I lost time. The rhythm was oceanic and there was nothing in the world but the mask of his face and the weight of his body and the phallus moving, sliding, between strangers salty with sweat.

As I felt his seed fountain in my womb, I screamed like a gull in desperate loss and triumph.

 

`Tithone - she's one of yours, Demeter. How dare she speak of Apollo so disdainfully? Do you allow your priestesses to blaspheme the Archer, Lord of the Sun, old woman?'

`You have hurt her pupil, closer than daughter,' said the Earth Mother slowly. `She speaks as she finds. And so do I. Vain and vicious, that is the new rule of these young gods.'

`Old woman, you do not dare to speak so to me! I have given great gifts to men. Medicine and knowledge, herbs to heal and wound, and letters to carve their glories into the walls of their stone cities.'

`And you have taken great worth from them. You strike them with plagues, you snuff the stench of their suffering, you drink in their screams. It is not their own glory you would have them write, but your own.'

`Earth Mother,' Apollo lifted his bow and laid an arrow on the string, `I will end your blasphemy.'

`Sun God,' Demeter drew her flowery robe about her and laughed, `you cannot kill me. I am the Earth. I am the force that hammers a fragile grass blade through hard-packed brick. Your temples are stone, Archer; mine are the mountains and the valleys, the streams that thread the flesh of the earth like veins. You breathe the stench of burning flesh; I smell flowers and fruit and wheatfields golden with grain.
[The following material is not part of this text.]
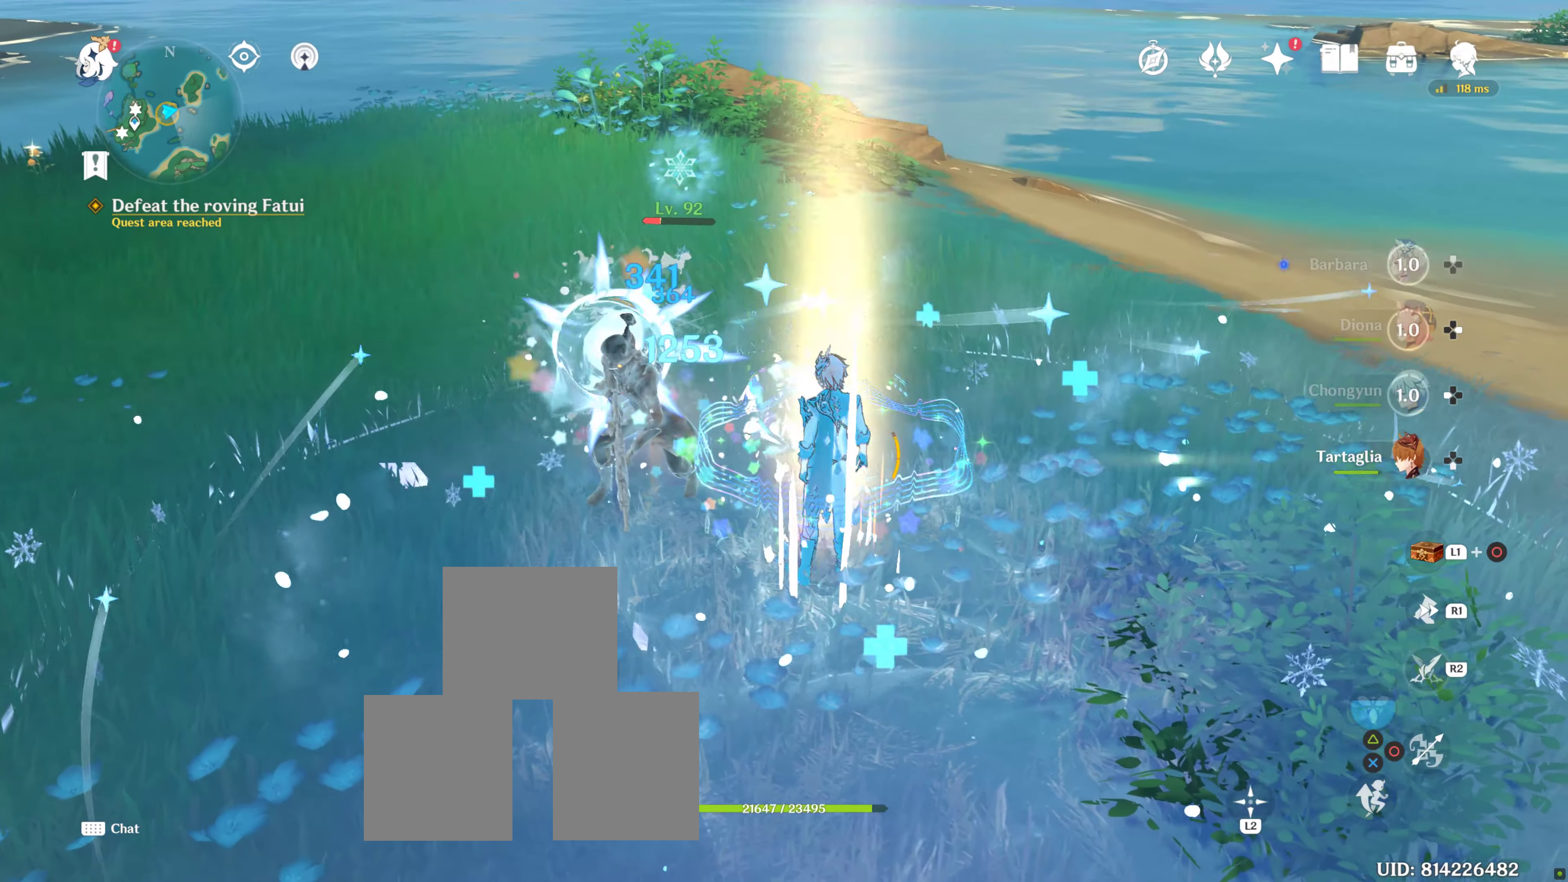
Gameplay with a controller (PlayStation layout); each line is a JSON object with the inputs held at the frame after it. "events" lists button and stick changes between this image and that frame as [ms after this image, input, new state], when the widget could be followed in between. Not read: R1.
{"buttons": ["CIRCLE"], "left_stick": "left", "right_stick": "center", "events": [[67, "DPAD_DOWN", "up"], [117, "CIRCLE", "down"], [250, "CIRCLE", "up"], [350, "left_stick", "left"], [483, "CIRCLE", "down"]]}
`Princeling, you flatter yourself. No man and no god can destroy me. I was here with my brother, Pan the Ageless, before you Children of Chronos came to vex my peaceful world; and I will be here after you have gone, after the men you tortured have quite forgotten you, and the temples you had them build are worn stones scattered in the grass.'

The arrow left the string, aimed with immortal precision. It flew towards the unprotected breast of Demeter, struck and sank.

Demeter smiled, opening the robe to reveal milk-heavy breasts unmarked by the passage of the dart. Apollo threw down his bow.

Aphrodite caressed the golden apple and laughed.

XIV
Diomenes

The pestilence took three weeks to pass. All that time I remained on the mountain. I had persuaded my master to leave the plague to me and anyway, I did not want to enter the city of Mycenae again. Ten of my patients died. For a panicky couple of days I thought that they all would die.

Eumides the free man stayed with me. He showed a deft hand with the turning and carrying and no sign of disgust at the cleansing of the sick. On the sixth day, when I felt that I would lose them all, he sat with me as a woman died.

The only mercy showed by the god Apollo in the purging fever is that the dying slip away. Once the moisture is all gone from the body, they are not in pain, and they are corpses a day or so before the soul finally departs. This woman had been a big, heavy market trader, whose boast was that she could carry ten flat baskets on her head; now she was so light that the breeze could have blown her away. Her hand did not clasp mine, her fingers were slack and her breathing barely puffed out the cracked lips. Only her hair was still human, a rich brown, flowing down over the stained chiton. I did not have enough spare clothes to replace the robes of the ones who were going to die.

`Drink this,' Eumides put a wooden cup of broth into my hand, taking my place. `Does she know that we are here, Asclepid?'

`I don't know. She might. There is nothing else I can do for her.' I sipped at the soup, which was hot and savoury with healing herbs. `My master says that if all we can do is to sit and watch them die then at least we can do that.' I was so tired that my eyes were closing against my will, and so tense that my neck ached.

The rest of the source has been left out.